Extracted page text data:

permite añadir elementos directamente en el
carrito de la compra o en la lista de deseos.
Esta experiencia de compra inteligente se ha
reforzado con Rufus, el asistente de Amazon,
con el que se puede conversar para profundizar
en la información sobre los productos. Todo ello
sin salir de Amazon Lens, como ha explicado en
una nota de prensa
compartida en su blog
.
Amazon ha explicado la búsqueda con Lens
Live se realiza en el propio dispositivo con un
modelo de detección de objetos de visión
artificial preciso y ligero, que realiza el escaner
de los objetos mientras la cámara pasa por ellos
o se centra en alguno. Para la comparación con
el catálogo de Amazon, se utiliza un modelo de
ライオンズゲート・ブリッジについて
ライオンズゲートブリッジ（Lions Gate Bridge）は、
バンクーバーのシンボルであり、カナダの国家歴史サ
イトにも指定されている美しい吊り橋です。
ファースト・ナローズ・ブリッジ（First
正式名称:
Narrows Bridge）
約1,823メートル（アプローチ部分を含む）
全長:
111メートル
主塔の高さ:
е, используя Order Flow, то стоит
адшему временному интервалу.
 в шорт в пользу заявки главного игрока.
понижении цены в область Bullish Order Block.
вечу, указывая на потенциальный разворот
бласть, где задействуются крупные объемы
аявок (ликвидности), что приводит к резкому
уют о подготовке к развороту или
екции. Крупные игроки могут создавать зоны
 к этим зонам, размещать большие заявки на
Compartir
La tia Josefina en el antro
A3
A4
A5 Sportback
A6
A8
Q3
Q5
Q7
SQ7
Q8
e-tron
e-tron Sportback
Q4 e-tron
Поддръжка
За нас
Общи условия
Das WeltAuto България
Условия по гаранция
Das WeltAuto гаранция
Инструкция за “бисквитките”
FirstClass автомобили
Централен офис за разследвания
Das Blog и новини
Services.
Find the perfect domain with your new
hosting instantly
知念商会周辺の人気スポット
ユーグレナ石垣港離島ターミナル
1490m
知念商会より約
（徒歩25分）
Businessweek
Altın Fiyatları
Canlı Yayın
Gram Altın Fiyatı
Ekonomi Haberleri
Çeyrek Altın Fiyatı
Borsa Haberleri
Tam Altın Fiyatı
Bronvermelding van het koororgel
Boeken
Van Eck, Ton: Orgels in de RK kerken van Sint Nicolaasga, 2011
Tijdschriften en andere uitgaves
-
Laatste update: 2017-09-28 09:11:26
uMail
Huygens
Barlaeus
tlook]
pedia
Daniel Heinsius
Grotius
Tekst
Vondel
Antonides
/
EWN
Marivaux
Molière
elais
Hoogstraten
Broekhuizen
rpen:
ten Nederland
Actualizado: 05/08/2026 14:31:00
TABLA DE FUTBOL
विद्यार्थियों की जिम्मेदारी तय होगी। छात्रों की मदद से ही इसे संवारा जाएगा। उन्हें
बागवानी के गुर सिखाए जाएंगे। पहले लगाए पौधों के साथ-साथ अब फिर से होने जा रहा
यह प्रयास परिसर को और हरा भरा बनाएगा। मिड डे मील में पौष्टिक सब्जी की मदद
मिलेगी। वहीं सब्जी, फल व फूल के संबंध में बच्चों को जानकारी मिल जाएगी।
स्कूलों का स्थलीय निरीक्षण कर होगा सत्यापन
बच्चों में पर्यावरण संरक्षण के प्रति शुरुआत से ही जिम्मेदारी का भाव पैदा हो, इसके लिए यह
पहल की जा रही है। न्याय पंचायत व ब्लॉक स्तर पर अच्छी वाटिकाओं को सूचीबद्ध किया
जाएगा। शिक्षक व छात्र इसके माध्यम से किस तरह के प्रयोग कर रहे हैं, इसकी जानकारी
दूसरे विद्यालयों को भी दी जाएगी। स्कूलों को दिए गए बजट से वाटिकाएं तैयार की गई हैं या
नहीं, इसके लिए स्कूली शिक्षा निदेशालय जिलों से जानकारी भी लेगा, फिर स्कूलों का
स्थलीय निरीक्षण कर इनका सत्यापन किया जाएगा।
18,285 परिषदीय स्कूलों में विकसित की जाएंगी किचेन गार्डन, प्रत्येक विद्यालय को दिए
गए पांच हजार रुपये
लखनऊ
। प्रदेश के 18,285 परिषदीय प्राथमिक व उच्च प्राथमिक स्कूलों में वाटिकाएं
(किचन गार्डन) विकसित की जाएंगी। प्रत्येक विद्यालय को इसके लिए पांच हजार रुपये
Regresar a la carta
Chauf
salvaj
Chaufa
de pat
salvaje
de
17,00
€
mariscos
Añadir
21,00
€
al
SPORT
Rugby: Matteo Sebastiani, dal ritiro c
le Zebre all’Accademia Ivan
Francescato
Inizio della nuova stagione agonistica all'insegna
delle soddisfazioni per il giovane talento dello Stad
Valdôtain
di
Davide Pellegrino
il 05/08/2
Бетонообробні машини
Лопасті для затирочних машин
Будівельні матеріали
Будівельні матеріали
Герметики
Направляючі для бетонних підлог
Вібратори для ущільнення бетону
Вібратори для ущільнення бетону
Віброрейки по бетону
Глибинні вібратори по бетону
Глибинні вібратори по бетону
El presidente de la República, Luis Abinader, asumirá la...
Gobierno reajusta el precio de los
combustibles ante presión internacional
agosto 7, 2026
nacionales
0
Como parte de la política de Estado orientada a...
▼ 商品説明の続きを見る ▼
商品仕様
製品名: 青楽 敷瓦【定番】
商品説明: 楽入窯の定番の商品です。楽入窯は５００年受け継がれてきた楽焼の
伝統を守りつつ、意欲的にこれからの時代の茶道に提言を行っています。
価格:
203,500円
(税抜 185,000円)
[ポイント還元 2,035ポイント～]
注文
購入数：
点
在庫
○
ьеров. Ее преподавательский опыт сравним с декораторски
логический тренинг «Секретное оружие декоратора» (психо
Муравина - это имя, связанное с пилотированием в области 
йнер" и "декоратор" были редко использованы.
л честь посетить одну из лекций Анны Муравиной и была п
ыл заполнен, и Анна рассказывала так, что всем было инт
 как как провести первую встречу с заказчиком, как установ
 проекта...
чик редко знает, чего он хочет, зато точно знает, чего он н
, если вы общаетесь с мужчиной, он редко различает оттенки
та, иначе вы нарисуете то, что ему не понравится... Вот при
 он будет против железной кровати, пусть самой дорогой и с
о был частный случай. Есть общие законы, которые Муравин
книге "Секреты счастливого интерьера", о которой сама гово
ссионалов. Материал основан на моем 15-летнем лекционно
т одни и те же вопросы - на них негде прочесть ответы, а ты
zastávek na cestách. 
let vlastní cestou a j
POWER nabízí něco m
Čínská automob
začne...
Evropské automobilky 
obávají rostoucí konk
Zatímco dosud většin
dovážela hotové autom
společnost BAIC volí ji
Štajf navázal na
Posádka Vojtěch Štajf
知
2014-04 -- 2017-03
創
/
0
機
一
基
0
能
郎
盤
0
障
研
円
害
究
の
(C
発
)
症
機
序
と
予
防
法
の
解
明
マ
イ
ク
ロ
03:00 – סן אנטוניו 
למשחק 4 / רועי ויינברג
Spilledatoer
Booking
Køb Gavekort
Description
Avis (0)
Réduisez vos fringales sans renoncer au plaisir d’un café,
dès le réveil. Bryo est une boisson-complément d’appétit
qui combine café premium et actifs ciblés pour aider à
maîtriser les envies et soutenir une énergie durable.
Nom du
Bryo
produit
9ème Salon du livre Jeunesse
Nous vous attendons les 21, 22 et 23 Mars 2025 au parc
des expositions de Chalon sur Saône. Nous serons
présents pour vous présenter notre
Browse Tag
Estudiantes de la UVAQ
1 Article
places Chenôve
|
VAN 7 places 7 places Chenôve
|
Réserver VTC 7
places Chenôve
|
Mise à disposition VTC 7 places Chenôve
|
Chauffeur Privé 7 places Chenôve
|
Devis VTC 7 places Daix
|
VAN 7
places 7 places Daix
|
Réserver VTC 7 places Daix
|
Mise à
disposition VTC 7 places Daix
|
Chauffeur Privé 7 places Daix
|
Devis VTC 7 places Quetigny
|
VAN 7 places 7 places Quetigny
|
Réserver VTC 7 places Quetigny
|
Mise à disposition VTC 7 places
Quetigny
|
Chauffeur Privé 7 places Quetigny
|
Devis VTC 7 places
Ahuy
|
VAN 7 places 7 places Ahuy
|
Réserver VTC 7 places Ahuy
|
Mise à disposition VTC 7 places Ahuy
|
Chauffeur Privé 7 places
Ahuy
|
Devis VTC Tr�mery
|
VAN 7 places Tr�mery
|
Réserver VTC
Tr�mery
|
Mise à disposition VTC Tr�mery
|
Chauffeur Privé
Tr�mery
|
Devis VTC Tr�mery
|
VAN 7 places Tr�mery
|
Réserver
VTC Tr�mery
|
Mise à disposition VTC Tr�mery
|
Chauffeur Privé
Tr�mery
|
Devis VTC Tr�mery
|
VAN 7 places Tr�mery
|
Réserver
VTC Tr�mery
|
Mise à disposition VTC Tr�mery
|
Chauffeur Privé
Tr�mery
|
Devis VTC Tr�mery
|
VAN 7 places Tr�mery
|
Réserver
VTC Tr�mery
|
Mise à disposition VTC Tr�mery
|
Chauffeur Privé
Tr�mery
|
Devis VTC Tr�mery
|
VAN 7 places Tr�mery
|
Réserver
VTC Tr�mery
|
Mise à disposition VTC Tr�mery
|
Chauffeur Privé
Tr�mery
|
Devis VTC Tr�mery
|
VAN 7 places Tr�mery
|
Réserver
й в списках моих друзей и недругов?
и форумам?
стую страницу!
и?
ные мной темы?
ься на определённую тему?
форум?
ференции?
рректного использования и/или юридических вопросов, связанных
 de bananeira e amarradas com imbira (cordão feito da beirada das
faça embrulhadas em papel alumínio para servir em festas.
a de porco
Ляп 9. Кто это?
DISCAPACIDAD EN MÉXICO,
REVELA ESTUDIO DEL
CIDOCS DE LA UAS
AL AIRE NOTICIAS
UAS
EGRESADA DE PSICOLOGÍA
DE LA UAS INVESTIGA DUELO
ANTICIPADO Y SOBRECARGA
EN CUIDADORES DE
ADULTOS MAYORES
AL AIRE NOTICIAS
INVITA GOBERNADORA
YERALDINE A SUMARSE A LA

**Assignment**: A single number is expected: the count of lines in the entries that carry the string "objetos".

**Written response**: 2